Extracted page text data
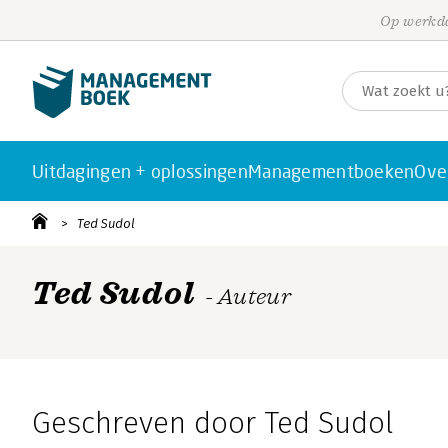
Op werkda
Uitdagingen + oplossingen
Managementboeken
Ove
Ted Sudol
Ted Sudol
- Auteur
Geschreven door Ted Sudol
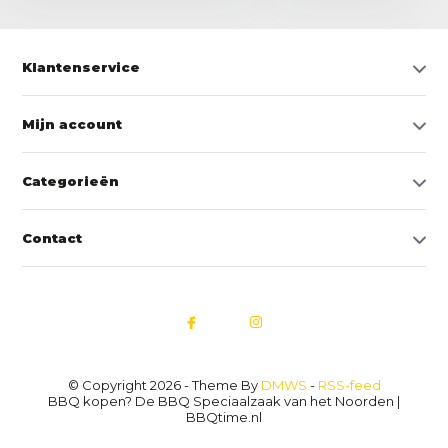
Klantenservice
Mijn account
Categorieën
Contact
© Copyright 2026 - Theme By
DMWS
-
RSS-feed
BBQ kopen? De BBQ Speciaalzaak van het Noorden |
BBQtime.nl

== Task requirements ==
Each entry should be repeated exactly as it appears; the pictures stay out.

== Response ==
Op werkda
Uitdagingen + oplossingen
Managementboeken
Ove
Ted Sudol
Ted Sudol
- Auteur
Geschreven door Ted Sudol
Klantenservice
Mijn account
Categorieën
Contact
© Copyright 2026 - Theme By
DMWS
-
RSS-feed
BBQ kopen? De BBQ Speciaalzaak van het Noorden |
BBQtime.nl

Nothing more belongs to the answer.